**Available data**
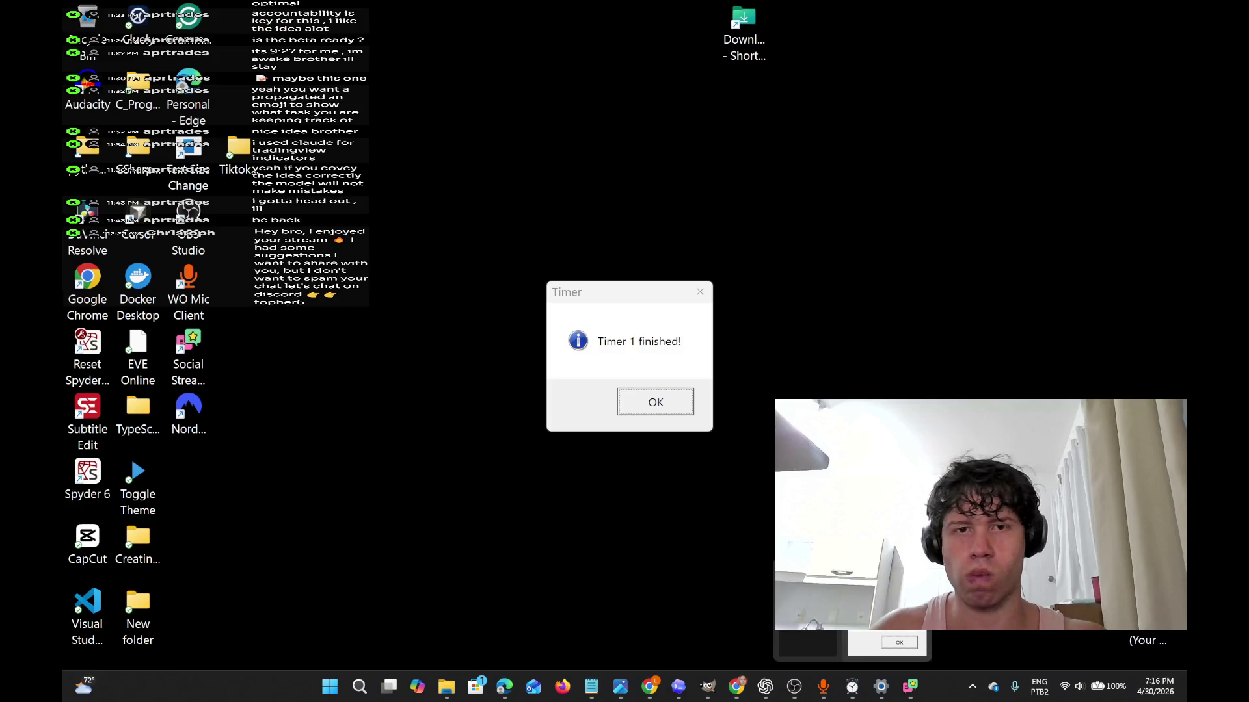
pyautogui.click(852, 643)
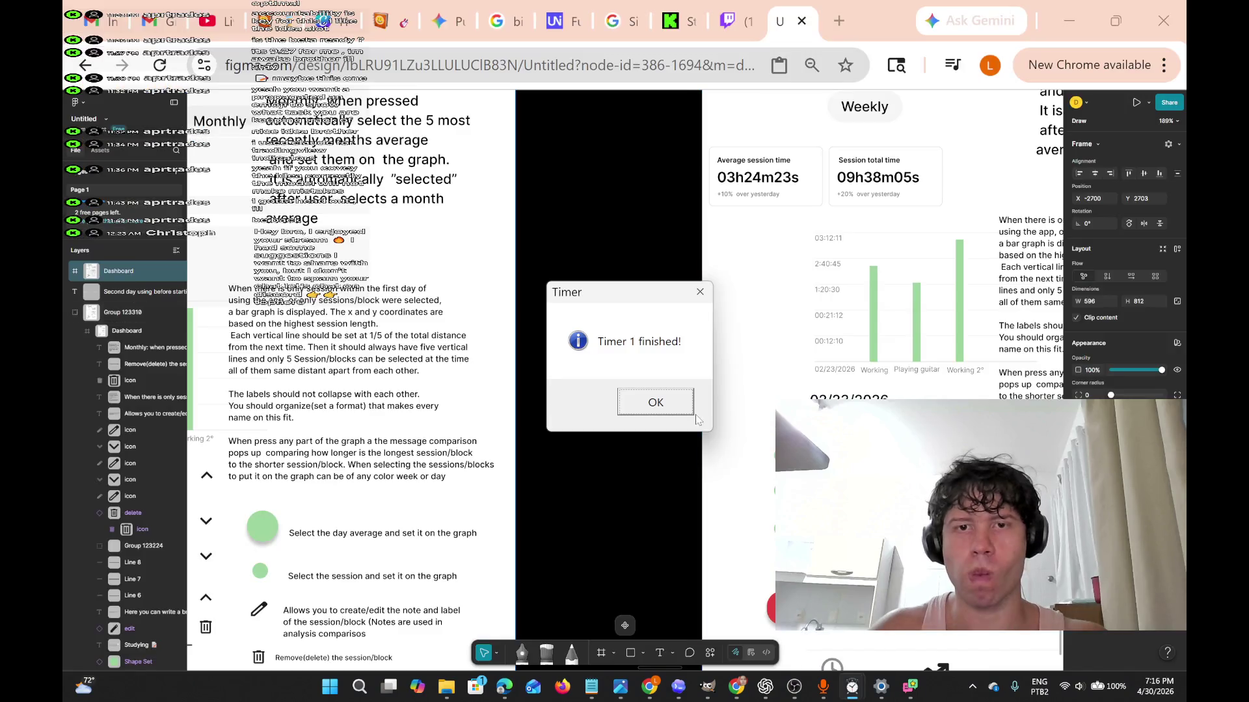
# Dismiss the timer alert, restart Timer 1 for 10 minutes, and minimize the Clock window.
pyautogui.click(659, 403)
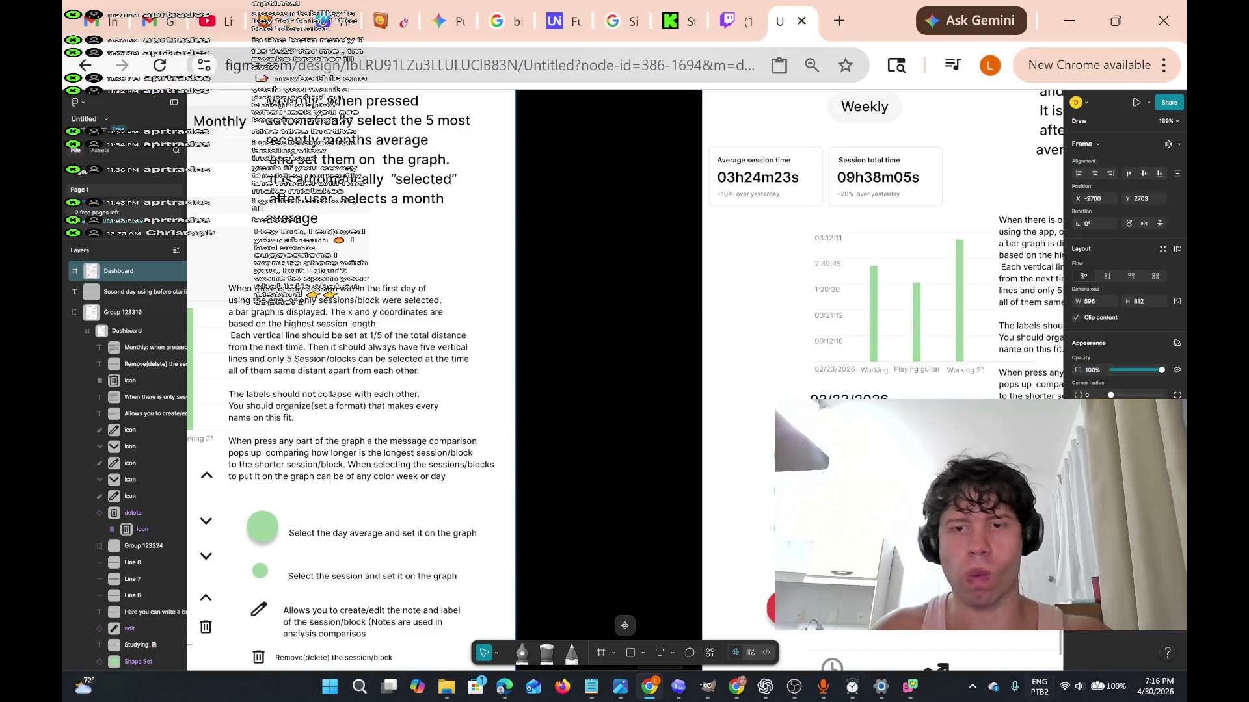
pyautogui.click(852, 686)
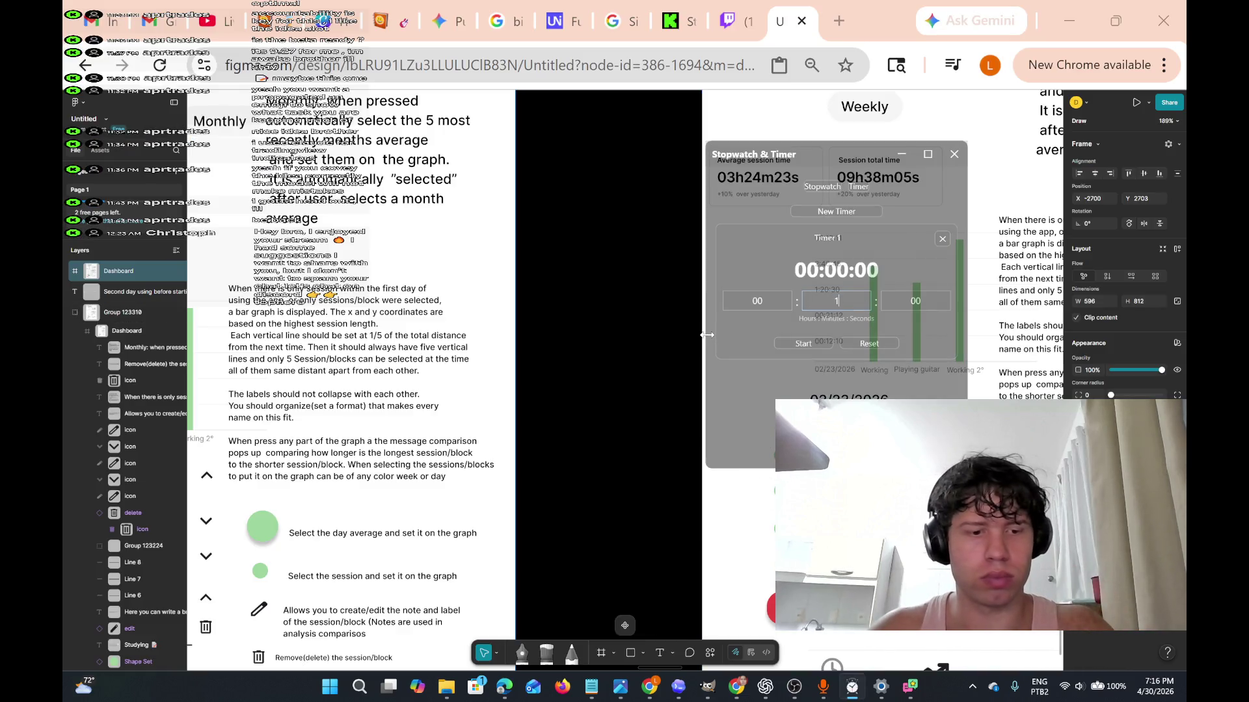
pyautogui.write('0')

**Work item**
Set down the entries above exactly, and keep every picture out of your copy.

**Response to this exercise**
pyautogui.click(852, 643)
# Dismiss the timer alert, restart Timer 1 for 10 minutes, and minimize the Clock window.
pyautogui.click(659, 403)
pyautogui.click(852, 686)
pyautogui.write('0')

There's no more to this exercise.